Elena Muti – La trasformazione di un’area abbandonata e inquinata in un rigoglioso polmone verde: una storia di riscatto ambientale che trova il suo epicentro a Paderno Franciacorta. Qui, dove fino a poco tempo fa si estendeva una discarica, ora sorge il “Bosco futuro”, grazie all’instancabile impegno dell’associazione 5R Zero Sprechi.
Quattro anni fa, sotto la presidenza di Samuele Alghisi, la Provincia ha ceduto 5mila metri quadrati di terreno vicino alla linea ferroviaria Brescia-Iseo-Edolo. Dopo la fine dell’emergenza Covid, una squadra di volontari, con il supporto di Piantumazione Selvaggia, ha intrapreso l’arduo compito di bonificare l’area, rimuovendo 42 tonnellate di rifiuti.

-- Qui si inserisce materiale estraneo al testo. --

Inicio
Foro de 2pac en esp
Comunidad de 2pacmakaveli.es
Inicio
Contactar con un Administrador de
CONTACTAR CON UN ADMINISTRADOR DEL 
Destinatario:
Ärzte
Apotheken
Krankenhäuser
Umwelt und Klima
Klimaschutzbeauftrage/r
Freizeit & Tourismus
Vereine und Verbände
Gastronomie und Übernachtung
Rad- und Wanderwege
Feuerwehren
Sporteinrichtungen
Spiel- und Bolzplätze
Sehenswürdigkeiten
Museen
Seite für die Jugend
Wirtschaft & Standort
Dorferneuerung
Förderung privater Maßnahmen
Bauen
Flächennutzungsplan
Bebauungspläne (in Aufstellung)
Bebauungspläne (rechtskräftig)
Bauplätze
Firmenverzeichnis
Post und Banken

Tra i detriti vi erano residui di materiali edili, copertoni, plastiche e persino amianto. Non solo, i volontari hanno raccolto e riciclato 800 cartucce per creare un imponente pannello con la scritta “No war”, un simbolo di pace che adorna il sito. Fino ad ora sono stati piantati 160 alberi, frutto della generosità di molti sostenitori, ma anche della società di bonifica BioSearch che ha verificato l’assenza di inquinanti nel suolo.

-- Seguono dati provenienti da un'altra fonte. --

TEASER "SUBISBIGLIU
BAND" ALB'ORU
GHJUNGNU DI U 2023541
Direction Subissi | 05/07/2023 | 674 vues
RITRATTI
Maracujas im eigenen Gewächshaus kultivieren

L’oasi non è solo un luogo di crescita per le piante ma anche un habitat per la fauna locale. Senza panchine o tavoli, l’intento è chiaro: non si tratta di un parco, ma di un vero e proprio bosco. Gli insetti impollinatori trovano rifugio qui, e non è raro vedere conigli selvatici o qualche altro animale aggirarsi tra i cespugli.
Il “Bosco futuro” non è solo una testimonianza di ciò che può essere fatto per combattere la degradazione ambientale, ma anche un regalo alla comunità che respira migliore grazie a questa piccola oasi naturalizzata, un esempio virtuoso di come l’impegno collettivo possa fare la differenza nel preservare e migliorare il nostro ambiente.